Taylor, who lives in Hayward, Calif., used to nurse a sugar addiction, he said, but he can no longer stomach Hostess treats. A few days earlier, his daughter fed him some candy. “I just couldn’t,” he said. “It was so sweet it choked me.” His midnight snack used to be cereal, but now he stirs at night with strange urges. Salads. Chicken. He has sworn off canned sodas and fruit juices and infuses his water with lemon and cucumber. He dropped a heavy bag of lemons into the cart and sauntered over to the leafy vegetables. “I love Swiss chard,” he said. “I eat a lot of kale.”
Such results mimic mine, except with extra cost, risk, and dependence.
Also:
Patients on GLP-1 drugs [which includes Ozempic] have reported losing interest in ultraprocessed foods, products that are made with ingredients you wouldn’t find in an ordinary kitchen: colorings, bleaching agents, artificial sweeteners and modified starches.
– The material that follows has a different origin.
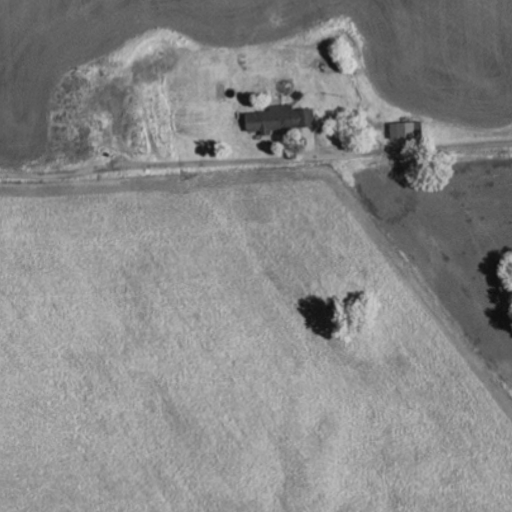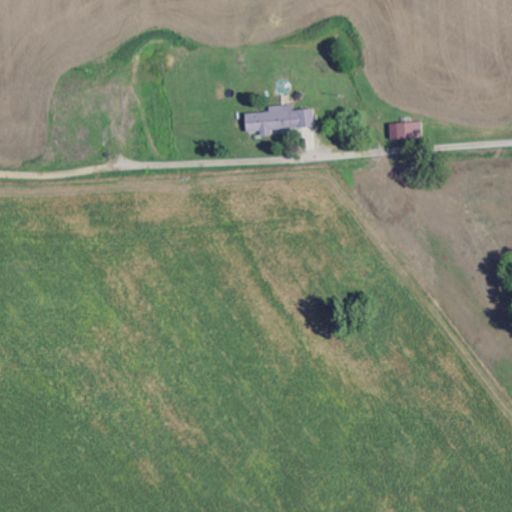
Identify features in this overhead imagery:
building: (285, 121)
building: (410, 132)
Some users realize that many packaged snacks they once loved now taste repugnant. “Wegovy [an active ingredient in Ozempic] destroyed my taste buds,” a Redditor wrote on a support group, adding: “And I love it.”
Repugnance is why I describe my results as not requiring willpower. I feel repugnance toward doof. I don’t need willpower to avoid things I feel repugnance to. I hope Ozempic also creates repugnance toward other ways our culture has found ways to addict us, like social media, gambling, fast fashion, and shopping needlessly in general, because I found repugnance for them too.
And:
Before Wegovy, said Wynns, who is now 35 pounds lighter than he was in the spring, his “whole life was fast foods.” Now, “my first place I hit when I get to the store is produce,” he said. “My favorite is Mount Rainier cherries and apples, peaches, pears.”
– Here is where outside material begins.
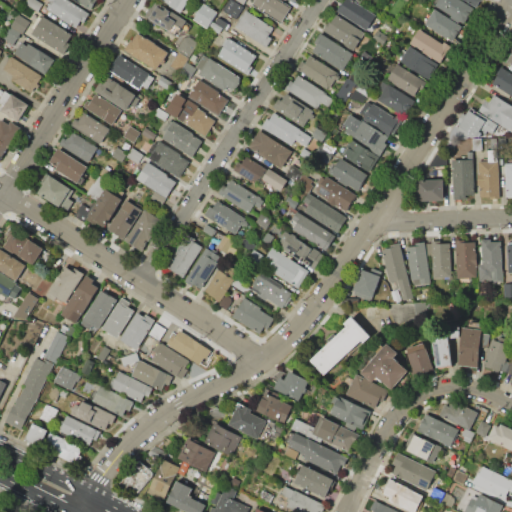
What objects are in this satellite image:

Most of the other participants felt like that. Almost everyone’s cravings for ultraprocessed foods had been replaced with a lust for fresh and unpackaged alternatives. A 32-year-old scientist who works in a university chemistry department spoke about discovering, for the first time, the true flavor of food. “Celery tastes like celery,” she told the group. “And carrot tastes like carrot. Strawberry tastes like strawberry.” Since taking Wegovy, she said, “I just started to realize that they taste wonderful by themselves.”
The article talks about weight loss. Do people also gain muscle from more exercise and connection to community from shopping at farmers markets and volunteering with their time saved too? If not, I recommend my book and workshops over taking the drug.
And:
it has been easy, she said, because the treatments have transformed her experience of flavor and mouthfeel. A HoHo no longer seems like food. “It tastes plasticky,” she said. “Or feels plasticky in my mouth.” Freed from her addiction, Kenney believes that she can now taste the true HoHo — she can perceive what Hostess treats, loaded with sugar, actually are. Jennifer Pagano, Mattson’s director of insights and artificial intelligence, was leading the focus group. “It sounds like, you know, I’m hearing from all of you: It’s the simple pleasures of food, food in its natural state,” she said.
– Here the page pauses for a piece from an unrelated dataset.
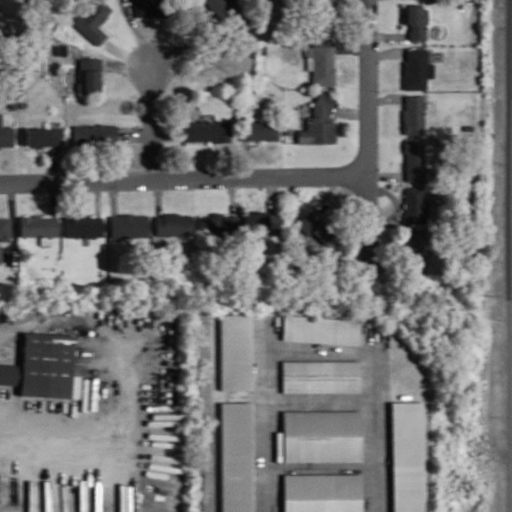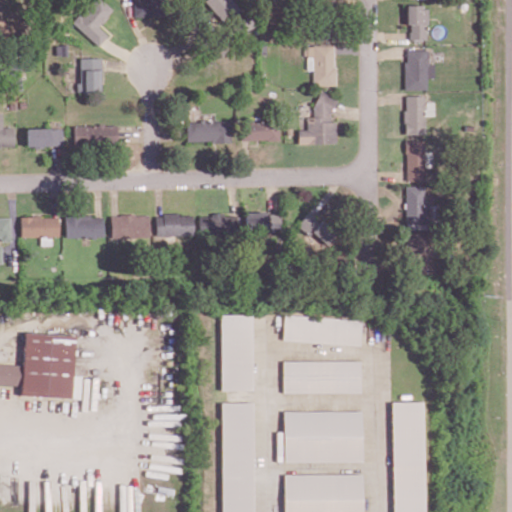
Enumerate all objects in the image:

I could go on, but I hope I made my point: you can get these results without drugs.
I know people will send knee-jerk responses that I’m being insensitive and don’t understand their struggle from people who don’t know what I know or not. Sorry I wrote directly and not with all the boilerplate qualifications that some people have genetic issues etc. Please insert them mentally where you feel they belong.